((
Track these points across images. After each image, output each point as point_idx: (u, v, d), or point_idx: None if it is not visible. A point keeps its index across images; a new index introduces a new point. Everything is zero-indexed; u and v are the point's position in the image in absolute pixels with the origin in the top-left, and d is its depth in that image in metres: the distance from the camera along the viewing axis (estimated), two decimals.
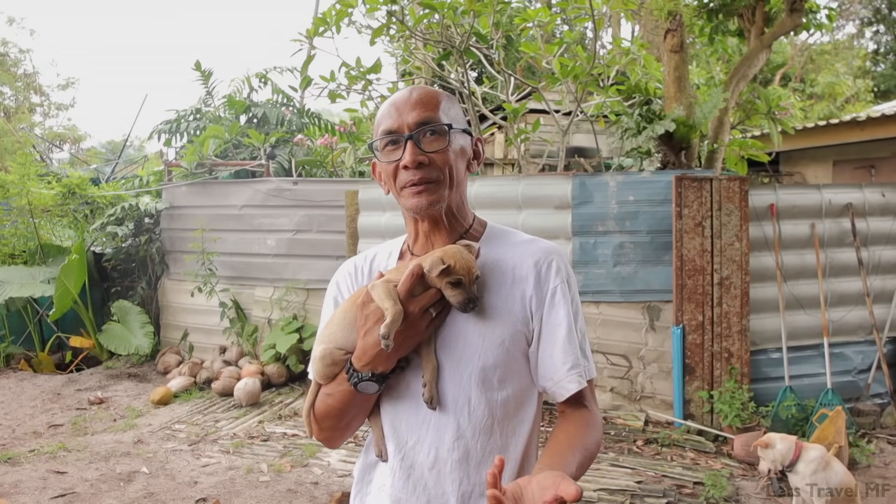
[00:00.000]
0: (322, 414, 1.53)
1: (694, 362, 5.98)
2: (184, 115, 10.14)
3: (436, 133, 1.50)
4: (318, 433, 1.56)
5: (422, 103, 1.51)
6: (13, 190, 8.79)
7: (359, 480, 1.61)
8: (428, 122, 1.50)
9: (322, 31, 7.38)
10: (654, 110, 6.87)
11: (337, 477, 5.15)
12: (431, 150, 1.49)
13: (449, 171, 1.52)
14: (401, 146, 1.50)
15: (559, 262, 1.53)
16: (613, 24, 16.47)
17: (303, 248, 7.87)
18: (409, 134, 1.48)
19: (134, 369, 8.33)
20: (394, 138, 1.51)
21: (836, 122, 9.93)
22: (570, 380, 1.47)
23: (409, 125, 1.49)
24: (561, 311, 1.49)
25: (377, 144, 1.54)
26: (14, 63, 26.43)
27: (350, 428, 1.56)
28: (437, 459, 1.46)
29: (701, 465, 5.32)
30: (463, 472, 1.45)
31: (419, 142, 1.48)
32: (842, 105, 20.08)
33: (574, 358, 1.47)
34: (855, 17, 25.17)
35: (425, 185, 1.49)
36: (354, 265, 1.69)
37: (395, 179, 1.53)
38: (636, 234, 6.31)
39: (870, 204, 6.46)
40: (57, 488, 4.95)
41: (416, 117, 1.49)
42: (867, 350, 6.38)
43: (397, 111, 1.51)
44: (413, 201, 1.50)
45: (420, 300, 1.42)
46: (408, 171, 1.49)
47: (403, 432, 1.50)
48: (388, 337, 1.36)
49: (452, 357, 1.47)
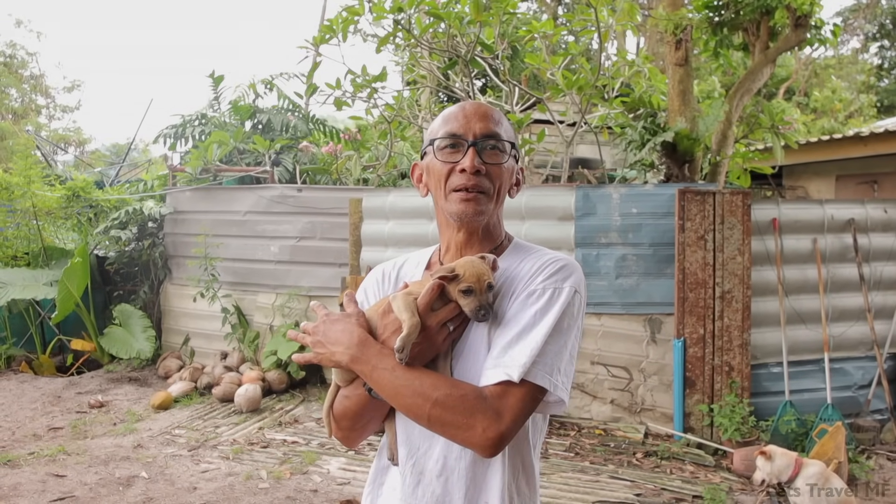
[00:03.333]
0: (340, 414, 1.58)
1: (694, 375, 5.98)
2: (189, 119, 10.17)
3: (496, 148, 1.56)
4: (337, 432, 1.61)
5: (489, 117, 1.57)
6: (17, 192, 8.82)
7: (371, 482, 1.66)
8: (493, 136, 1.55)
9: (328, 38, 7.42)
10: (658, 123, 6.89)
11: (336, 485, 5.14)
12: (491, 161, 1.55)
13: (499, 187, 1.57)
14: (461, 151, 1.54)
15: (555, 267, 1.50)
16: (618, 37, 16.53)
17: (306, 255, 7.88)
18: (474, 141, 1.53)
19: (135, 373, 8.33)
20: (457, 142, 1.55)
21: (840, 137, 9.94)
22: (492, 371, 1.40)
23: (476, 133, 1.54)
24: (527, 312, 1.44)
25: (438, 143, 1.57)
26: (21, 65, 26.54)
27: (367, 430, 1.61)
28: (445, 467, 1.49)
29: (700, 478, 5.31)
30: (469, 481, 1.48)
31: (481, 151, 1.54)
32: (844, 120, 20.10)
33: (513, 357, 1.39)
34: (860, 33, 25.23)
35: (476, 193, 1.53)
36: (383, 272, 1.73)
37: (445, 181, 1.56)
38: (639, 247, 6.33)
39: (872, 220, 6.47)
40: (56, 492, 4.95)
41: (483, 129, 1.55)
42: (867, 366, 6.38)
43: (465, 117, 1.56)
44: (460, 207, 1.54)
45: (438, 314, 1.45)
46: (464, 175, 1.52)
47: (416, 439, 1.53)
48: (402, 350, 1.39)
49: (465, 365, 1.49)
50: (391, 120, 8.19)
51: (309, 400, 7.30)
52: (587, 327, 6.42)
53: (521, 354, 1.39)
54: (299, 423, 6.58)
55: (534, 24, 7.57)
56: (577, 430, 6.30)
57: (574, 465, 5.50)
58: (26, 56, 26.76)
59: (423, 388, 1.36)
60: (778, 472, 4.21)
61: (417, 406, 1.36)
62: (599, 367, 6.41)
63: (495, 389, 1.37)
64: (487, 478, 1.47)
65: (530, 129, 9.08)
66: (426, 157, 1.62)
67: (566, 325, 1.45)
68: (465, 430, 1.35)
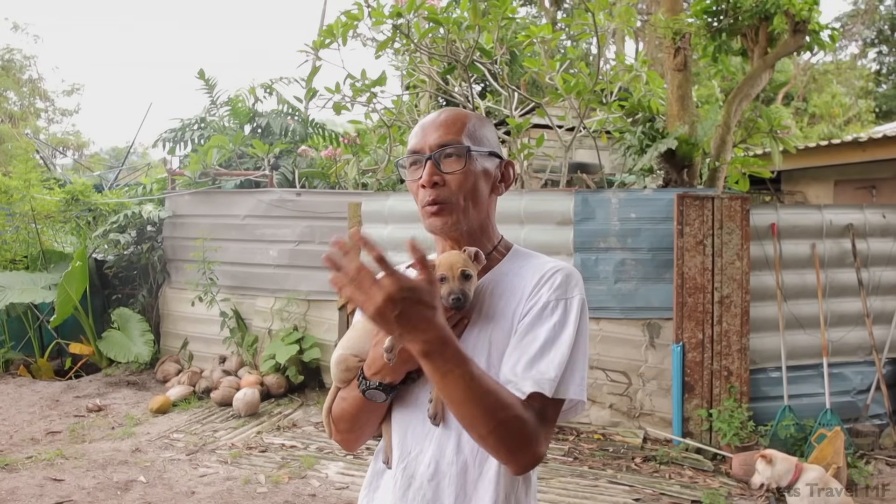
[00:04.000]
0: (337, 416, 1.59)
1: (693, 380, 5.98)
2: (188, 123, 10.17)
3: (453, 155, 1.55)
4: (336, 434, 1.62)
5: (445, 125, 1.57)
6: (16, 195, 8.81)
7: (367, 485, 1.66)
8: (448, 145, 1.55)
9: (328, 42, 7.43)
10: (656, 128, 6.90)
11: (335, 489, 5.14)
12: (449, 170, 1.55)
13: (466, 194, 1.56)
14: (422, 166, 1.56)
15: (560, 279, 1.51)
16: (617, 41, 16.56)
17: (305, 260, 7.88)
18: (429, 155, 1.54)
19: (133, 377, 8.32)
20: (417, 158, 1.57)
21: (838, 143, 9.96)
22: (524, 382, 1.39)
23: (431, 146, 1.55)
24: (543, 328, 1.45)
25: (402, 162, 1.62)
26: (19, 69, 26.54)
27: (364, 432, 1.61)
28: (437, 472, 1.49)
29: (699, 483, 5.31)
30: (460, 487, 1.47)
31: (438, 162, 1.54)
32: (842, 125, 20.14)
33: (541, 372, 1.39)
34: (858, 38, 25.29)
35: (440, 205, 1.54)
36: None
37: (416, 198, 1.60)
38: (637, 251, 6.33)
39: (870, 225, 6.48)
40: (54, 496, 4.94)
41: (437, 139, 1.55)
42: (866, 371, 6.39)
43: (423, 132, 1.58)
44: (429, 221, 1.58)
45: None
46: (425, 190, 1.55)
47: (409, 442, 1.53)
48: (391, 350, 1.39)
49: None
50: (391, 124, 8.20)
51: (307, 404, 7.29)
52: None
53: (550, 369, 1.40)
54: (298, 428, 6.57)
55: (532, 28, 7.58)
56: (576, 434, 6.29)
57: (573, 469, 5.50)
58: (24, 60, 26.76)
59: (494, 406, 1.31)
60: (778, 476, 4.21)
61: (479, 422, 1.31)
62: (598, 372, 6.41)
63: (533, 405, 1.37)
64: (478, 486, 1.46)
65: (529, 133, 9.09)
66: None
67: (582, 334, 1.49)
68: (514, 453, 1.34)
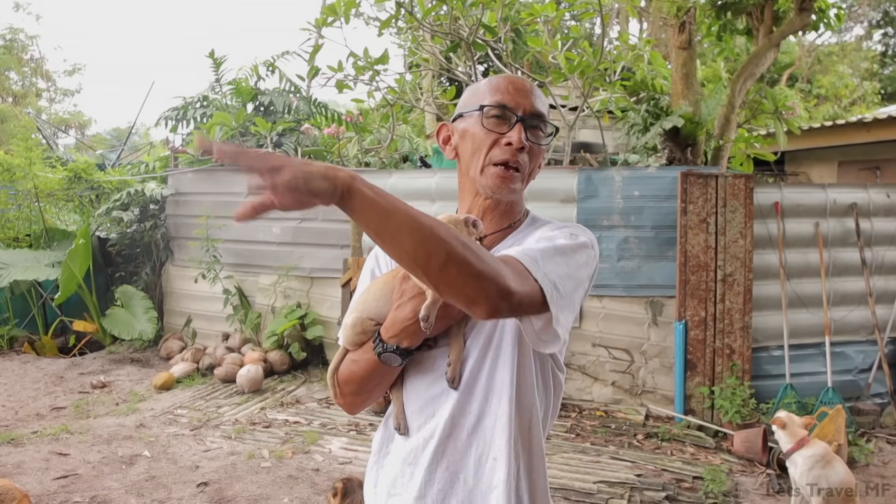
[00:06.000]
0: (345, 379, 1.56)
1: (695, 358, 6.00)
2: (191, 102, 10.14)
3: (539, 128, 1.56)
4: (340, 398, 1.60)
5: (536, 95, 1.55)
6: (19, 173, 8.81)
7: (377, 451, 1.65)
8: (539, 116, 1.54)
9: (331, 21, 7.39)
10: (661, 106, 6.87)
11: (338, 464, 5.17)
12: (534, 140, 1.54)
13: (534, 168, 1.58)
14: (508, 123, 1.52)
15: (569, 225, 1.54)
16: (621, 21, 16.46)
17: (308, 237, 7.88)
18: (523, 116, 1.51)
19: (137, 354, 8.35)
20: (505, 114, 1.52)
21: (842, 123, 9.92)
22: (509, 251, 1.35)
23: (525, 109, 1.52)
24: (548, 242, 1.42)
25: (487, 111, 1.53)
26: (21, 48, 26.44)
27: (371, 396, 1.60)
28: (454, 426, 1.50)
29: (700, 460, 5.34)
30: (478, 437, 1.49)
31: (527, 128, 1.52)
32: (847, 107, 20.05)
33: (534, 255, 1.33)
34: (863, 19, 25.11)
35: (513, 170, 1.52)
36: None
37: (487, 151, 1.53)
38: (641, 229, 6.33)
39: (874, 204, 6.47)
40: (59, 469, 4.97)
41: (532, 106, 1.53)
42: (868, 350, 6.40)
43: (516, 90, 1.53)
44: (495, 182, 1.52)
45: None
46: (508, 149, 1.51)
47: (427, 407, 1.53)
48: (427, 319, 1.38)
49: (480, 340, 1.50)
50: (393, 103, 8.18)
51: (311, 381, 7.32)
52: (589, 309, 6.44)
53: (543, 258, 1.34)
54: (301, 404, 6.60)
55: (536, 7, 7.54)
56: (579, 411, 6.32)
57: (575, 445, 5.53)
58: (26, 39, 26.64)
59: (449, 232, 1.21)
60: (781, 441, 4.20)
61: (439, 242, 1.19)
62: (601, 350, 6.43)
63: (507, 258, 1.31)
64: (494, 433, 1.47)
65: None
66: (464, 120, 1.59)
67: (582, 263, 1.44)
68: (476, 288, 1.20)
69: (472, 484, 1.49)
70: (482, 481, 1.48)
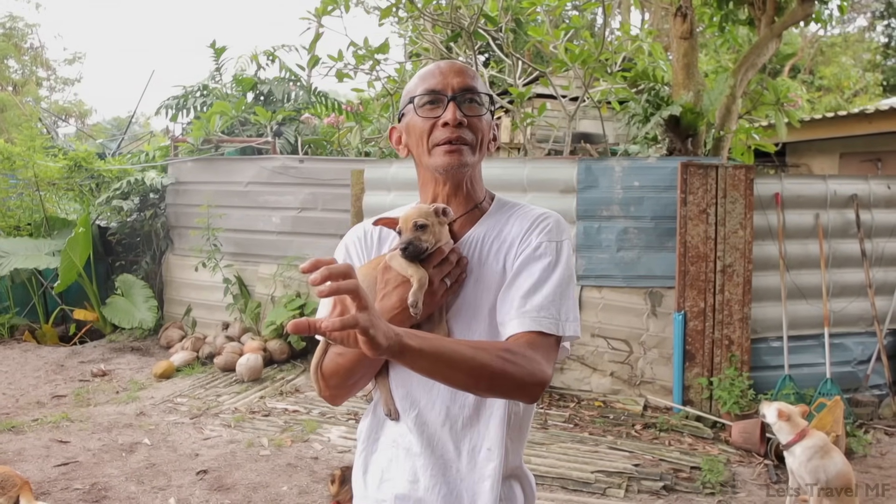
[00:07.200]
0: (330, 372, 1.56)
1: (694, 349, 6.01)
2: (191, 91, 10.13)
3: (475, 101, 1.59)
4: (325, 390, 1.60)
5: (465, 72, 1.59)
6: (19, 162, 8.81)
7: (365, 439, 1.67)
8: (470, 90, 1.58)
9: (331, 10, 7.37)
10: (661, 96, 6.86)
11: (337, 452, 5.19)
12: (471, 114, 1.57)
13: (481, 138, 1.60)
14: (441, 106, 1.56)
15: (550, 224, 1.57)
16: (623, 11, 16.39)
17: (307, 226, 7.88)
18: (453, 95, 1.55)
19: (137, 343, 8.38)
20: (436, 98, 1.57)
21: (844, 115, 9.90)
22: (520, 319, 1.46)
23: (454, 87, 1.56)
24: (536, 266, 1.51)
25: (417, 101, 1.58)
26: (21, 37, 26.37)
27: (357, 387, 1.61)
28: (449, 417, 1.54)
29: (698, 450, 5.35)
30: (473, 428, 1.53)
31: (460, 105, 1.56)
32: (850, 98, 19.98)
33: (536, 307, 1.46)
34: (867, 11, 25.00)
35: (459, 145, 1.55)
36: (364, 230, 1.74)
37: (428, 137, 1.58)
38: (640, 220, 6.32)
39: (875, 196, 6.45)
40: (60, 457, 5.00)
41: (461, 83, 1.57)
42: (867, 341, 6.40)
43: (441, 74, 1.58)
44: (445, 159, 1.56)
45: (441, 269, 1.50)
46: (446, 128, 1.55)
47: (415, 392, 1.56)
48: (416, 304, 1.42)
49: (463, 322, 1.54)
50: (393, 92, 8.16)
51: (310, 370, 7.33)
52: (588, 300, 6.44)
53: (545, 305, 1.46)
54: (300, 393, 6.62)
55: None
56: (577, 401, 6.33)
57: (573, 435, 5.54)
58: (26, 28, 26.57)
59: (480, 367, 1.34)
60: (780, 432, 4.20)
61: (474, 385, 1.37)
62: (600, 340, 6.43)
63: (530, 338, 1.43)
64: (490, 425, 1.52)
65: (532, 102, 9.05)
66: (405, 117, 1.64)
67: (570, 274, 1.54)
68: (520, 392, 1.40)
69: (465, 472, 1.53)
70: (475, 471, 1.52)
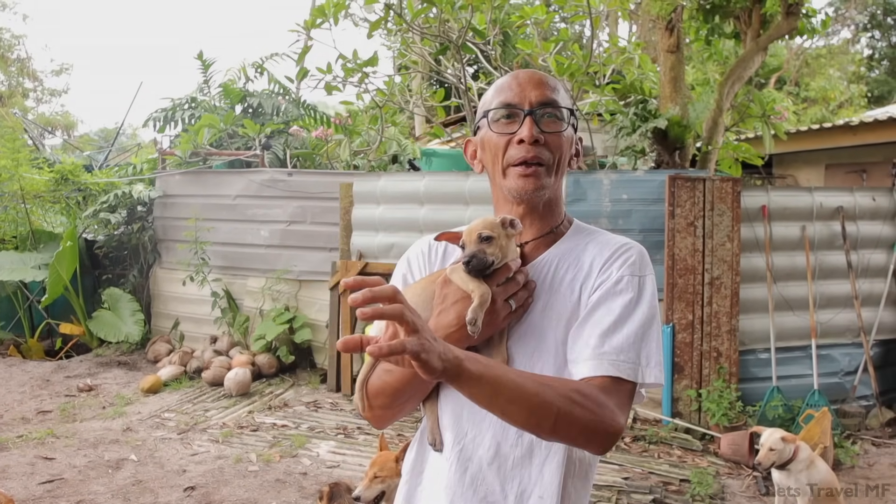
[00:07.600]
0: (376, 390, 1.41)
1: (683, 361, 6.02)
2: (179, 103, 10.10)
3: (554, 116, 1.47)
4: (368, 410, 1.45)
5: (545, 84, 1.47)
6: (5, 175, 8.75)
7: (410, 470, 1.53)
8: (550, 104, 1.46)
9: (320, 22, 7.37)
10: (649, 109, 6.90)
11: (326, 468, 5.16)
12: (549, 130, 1.46)
13: (560, 157, 1.48)
14: (517, 121, 1.45)
15: (634, 256, 1.44)
16: (610, 24, 16.51)
17: (296, 240, 7.86)
18: (531, 110, 1.44)
19: (124, 357, 8.31)
20: (512, 112, 1.46)
21: (829, 127, 9.98)
22: (596, 361, 1.32)
23: (532, 101, 1.45)
24: (617, 302, 1.37)
25: (492, 115, 1.48)
26: (7, 48, 26.26)
27: (402, 409, 1.47)
28: (498, 454, 1.39)
29: (687, 462, 5.36)
30: (524, 470, 1.38)
31: (538, 121, 1.45)
32: (835, 110, 20.17)
33: (615, 348, 1.33)
34: (851, 23, 25.28)
35: (535, 166, 1.44)
36: (429, 244, 1.62)
37: (503, 155, 1.47)
38: (629, 233, 6.31)
39: (860, 207, 6.50)
40: (45, 474, 4.94)
41: (539, 96, 1.45)
42: (854, 352, 6.44)
43: (519, 86, 1.47)
44: (519, 183, 1.45)
45: (506, 289, 1.38)
46: (522, 146, 1.44)
47: (464, 423, 1.42)
48: (475, 322, 1.30)
49: (525, 351, 1.41)
50: (382, 105, 8.17)
51: (298, 384, 7.30)
52: None
53: (624, 348, 1.33)
54: (289, 407, 6.58)
55: (525, 9, 7.56)
56: None
57: None
58: (12, 39, 26.46)
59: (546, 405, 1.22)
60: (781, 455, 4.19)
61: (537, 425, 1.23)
62: None
63: (604, 382, 1.31)
64: (544, 469, 1.37)
65: None
66: (480, 131, 1.53)
67: (654, 314, 1.40)
68: (589, 439, 1.27)
69: None
70: None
))
Assignment: Copy the lines of the data above exactly as written, beginning with the line containing "9: (322, 31, 7.38)" and ending with the line containing "21: (836, 122, 9.93)", and leave out all other lines.

Result of this exercise:
9: (322, 31, 7.38)
10: (654, 110, 6.87)
11: (337, 477, 5.15)
12: (431, 150, 1.49)
13: (449, 171, 1.52)
14: (401, 146, 1.50)
15: (559, 262, 1.53)
16: (613, 24, 16.47)
17: (303, 248, 7.87)
18: (409, 134, 1.48)
19: (134, 369, 8.33)
20: (394, 138, 1.51)
21: (836, 122, 9.93)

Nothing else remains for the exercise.